Analysis

Why does the BlackRock MSCI World ETF exist?

A $6.3bn ETF with a fee more than double the average for European equity ETFs

Jamie Gordon

BlackRock Europe iShares

After almost 20 years, it is time to ask why BlackRock’s legacy global equity ETF still houses billions of dollars of investor assets while charging four times as much as its peers tracking the MSCI World index.

The $6.3bn iShares MSCI World UCITS ETF (IWRD) may not be the longest-standing ETF on BlackRock’s European roster, however, IWRD is Europe’s oldest ETF offering exposure to MSCI’s flagship index after debuting in 2005.

The problem is BlackRock itself made the product outdated within just years of its arrival.

While 2009 will be remembered as the year Larry Fink’s asset management behemoth acquired Barclays Global Investors (BGI) and its iShares franchise for $13.5bn – a move that sealed its fate as the dominant force in passive investing – it was also the year the company broke ground on its ‘core’ range of low-cost ETFs such as the iShares Core MSCI World UCITS ETF (SWDA).

Although four years might not seem like a long time, it is within the relatively short history of ETFs.

In its early years, IWRD navigated uncharted waters by offering liquid exposure to MSCI World in an ETF wrapper to European investors, which goes some way to explaining its considerable 0.50% total expense ratio (TER).

For context, the current asset-weighted average fee for equity UCITS ETFs – thematic and active strategies included – is 0.22%, according to Bloomberg Intelligence data.

A BlackRock spokesperson told ETF Stream a global equity exposure is not cheap to operate without considerable scale, given the need to manage currencies, time zones and settlement of securities across different jurisdictions.

Following early traction on IWRD, BlackRock had the proof of concept it needed to severely undercut its legacy strategy by launching SWDA – with a 0.20% fee – just three months after completing the BGI acquisition.

Some 14 years on and SWDA is now considerably costlier than rival products from Amundi, DWS and State Street Global Advisors (SSGA) which carry a 0.12% fee, however, its early mover advantage, tight three-basis-point (bps) bid-ask spread and the power of the BlackRock brand means SWDA remains Europe’s largest global equity ETF with $59bn assets under management (AUM).

It is now second only in the UCITS ETF rankings to the $64.4bn iShares Core S&P 500 UCITS ETF (CSPX), after topping the inflow tables in 2021 and 2022 with $16.5bn net new assets in just 24 months.

Investors should note, however, the IWRD and SWDA comparison is just one example of BlackRock keeping higher-cost legacy products online alongside cheaper ‘core’ equivalents that launched subsequently.
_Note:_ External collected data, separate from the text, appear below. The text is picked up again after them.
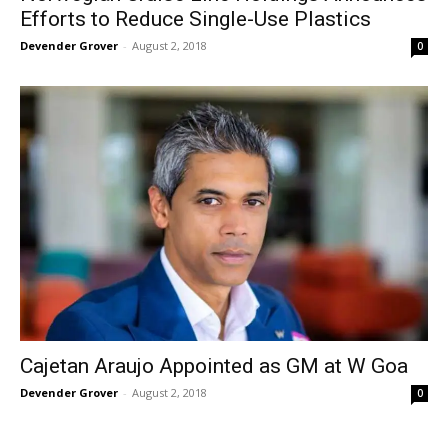
Efforts to Reduce Single-Use Plastics
Devender Grover
-
August 2, 2018
0
Cajetan Araujo Appointed as GM at W Goa
Devender Grover
-
August 2, 2018
0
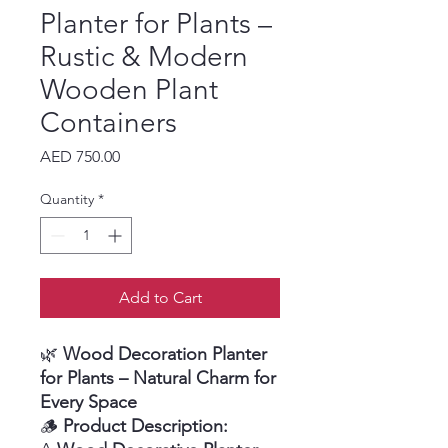
Planter for Plants –
Rustic & Modern
Wooden Plant
Containers
Price
AED 750.00
Quantity
*
Add to Cart
🌿
Wood Decoration Planter
for Plants – Natural Charm for
Every Space
🪵
Product Description:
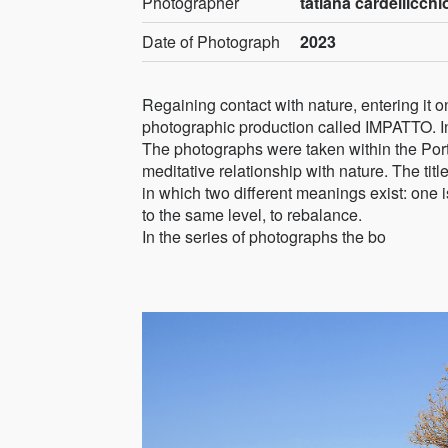
Photographer
tatiana cardellicchio
Date of Photograph
2023
Regaining contact with nature, entering it on 
photographic production called IMPATTO. In
The photographs were taken within the Port
meditative relationship with nature. The ti
in which two different meanings exist: one is
to the same level, to rebalance.
In the series of photographs the bo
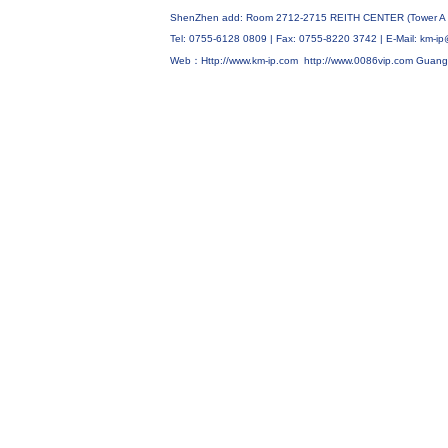
ShenZhen add: Room 2712-2715 REITH CENTER (Tower A C
Tel: 0755-6128 0809 | Fax: 0755-8220 3742 | E-Mail: km
Web：Http://www.km-ip.com
http://www.0086vip.com
Guang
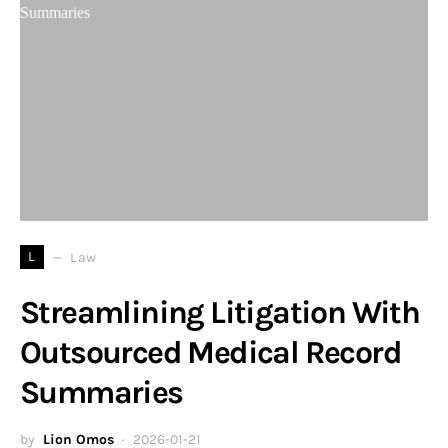
L
Law
Streamlining Litigation With
Outsourced Medical Record
Summaries
by
Lion Omos
2026-01-21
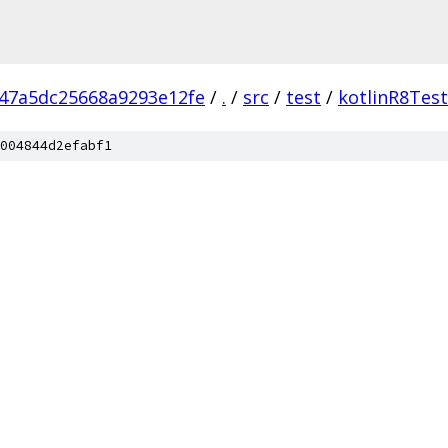
47a5dc25668a9293e12fe
/
.
/
src
/
test
/
kotlinR8Tes
004844d2efabf1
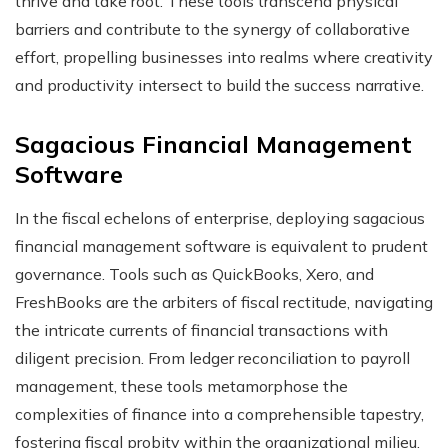
thrive and take root. These tools transcend physical
barriers and contribute to the synergy of collaborative
effort, propelling businesses into realms where creativity
and productivity intersect to build the success narrative.
Sagacious Financial Management
Software
In the fiscal echelons of enterprise, deploying sagacious
financial management software is equivalent to prudent
governance. Tools such as QuickBooks, Xero, and
FreshBooks are the arbiters of fiscal rectitude, navigating
the intricate currents of financial transactions with
diligent precision. From ledger reconciliation to payroll
management, these tools metamorphose the
complexities of finance into a comprehensible tapestry,
fostering fiscal probity within the organizational milieu.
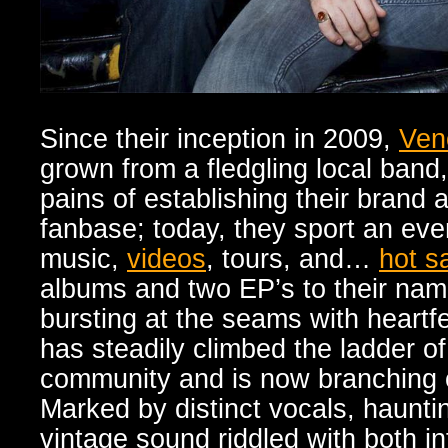
Since their inception in 2009,
Ven
grown from a fledgling local band
pains of establishing their brand 
fanbase; today, they sport an ev
music,
videos
, tours, and…
hot s
albums and two EP’s to their nam
bursting at the seams with heartf
has steadily climbed the ladder o
community and is now branching o
Marked by distinct vocals, haunt
vintage sound riddled with both i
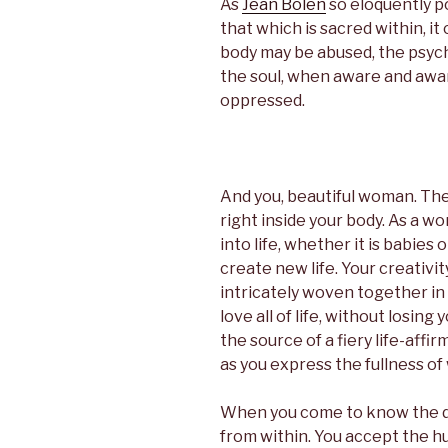
As
Jean Bolen
so eloquently p
that which is sacred within, i
body may be abused, the psych
the soul, when aware and aware
oppressed.
And you, beautiful woman. The
right inside your body. As a wo
into life, whether it is babies
create new life. Your creativit
intricately woven together in 
love all of life, without losing
the source of a fiery life-affi
as you express the fullness of
When you come to know the div
from within. You accept the h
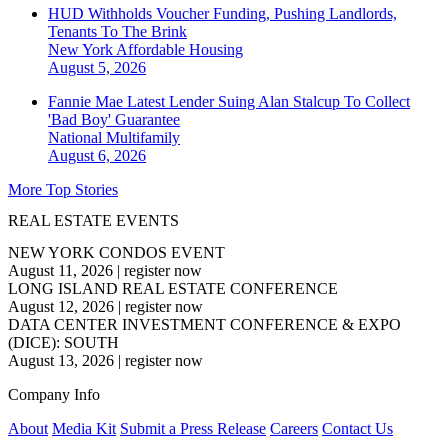
HUD Withholds Voucher Funding, Pushing Landlords,
Tenants To The Brink
New York
Affordable Housing
August 5, 2026
Fannie Mae Latest Lender Suing Alan Stalcup To Collect
'Bad Boy' Guarantee
National
Multifamily
August 6, 2026
More Top Stories
REAL ESTATE EVENTS
NEW YORK CONDOS EVENT
August 11, 2026
|
register now
LONG ISLAND REAL ESTATE CONFERENCE
August 12, 2026
|
register now
DATA CENTER INVESTMENT CONFERENCE & EXPO
(DICE): SOUTH
August 13, 2026
|
register now
Company Info
About
Media Kit
Submit a Press Release
Careers
Contact Us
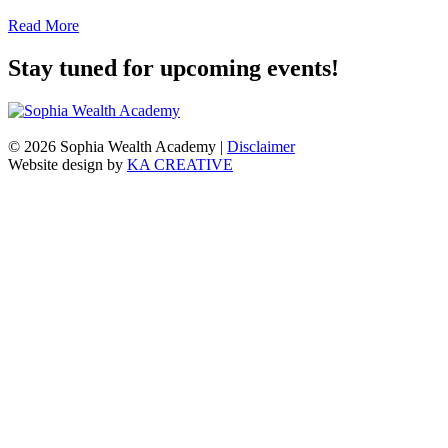
Read More
Stay tuned for upcoming events!
© 2026 Sophia Wealth Academy
|
Disclaimer
Website design by
KA CREATIVE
Around 13 years ago, BlackRock unveiled its ‘core’ S&P 500 and FTSE 100 ETFs with TERs of 0.07% and initially kept the legacy equivalent product fees at 0.40% apiece, before eventually equalising the charges as “investors saw through this manoeuvre”, according to Peter Sleep, senior investment manager at 7IM.

Last year, BlackRock launched the iShares Broad $ High Yield Corp Bond UCITS ETF (HYUS) and iShares Broad € High Yield Corp Bond UCITS ETF (EH1Y), which captured similar exposures to two of its existing ETFs charging between 0.50-0.55% and generating over $20m in annual revenue.

“Rather than cut fees and revenues, BlackRock has launched a nearly identical product at a lower price point – in this case at 25bps,” Sleep told ETF Stream. “Price sensitive clients can buy the new product, but experience shows that many investors will remain in the more expensive.”

It is also worth noting BlackRock is not the only ETF issuer choosing to offer lower-cost alternatives of the same strategy to ignite interest among price-conscious investors, even within MSCI World ETF space.

DWS launched the accumulating – or capitalising – ‘1C’ share class of its $11.2bn Xtrackers MSCI World UCITS ETF (XDWD) in 2014 and the distributing ‘1D’ share class a year later with matching fees of 0.19%.

After lagging on assets, the firm chose to slash the fee on the 1D share class to 0.12% in 2022 to make it Europe’s joint-cheapest world ETF, while keeping the 1C share class unchanged.

Michael Mohr, global head of Xtrackers products at DWS, said: “Many investors still prefer the capitalising share class to participate in the long-term compounding effect when distributions are being reinvested automatically.

“It should also be noted that the share classes differ in related product features such as listing and registration, which also affects investor demand.”

The latter point is less relevant for BlackRock’s two ETFs, given they are both listed across all of Europe’s largest exchanges and SWDA is registered in 21 of the 22 countries where IWRD is registered – with Belgium being the only exception.

The two world ETFs may just be a fable of how cost is just one of several factors considered by prospective ETF investors – and IWRD’s lights will stay on as long as $6.3bn of investor assets ignore the cheaper, mirroring strategies casting a shadow over it.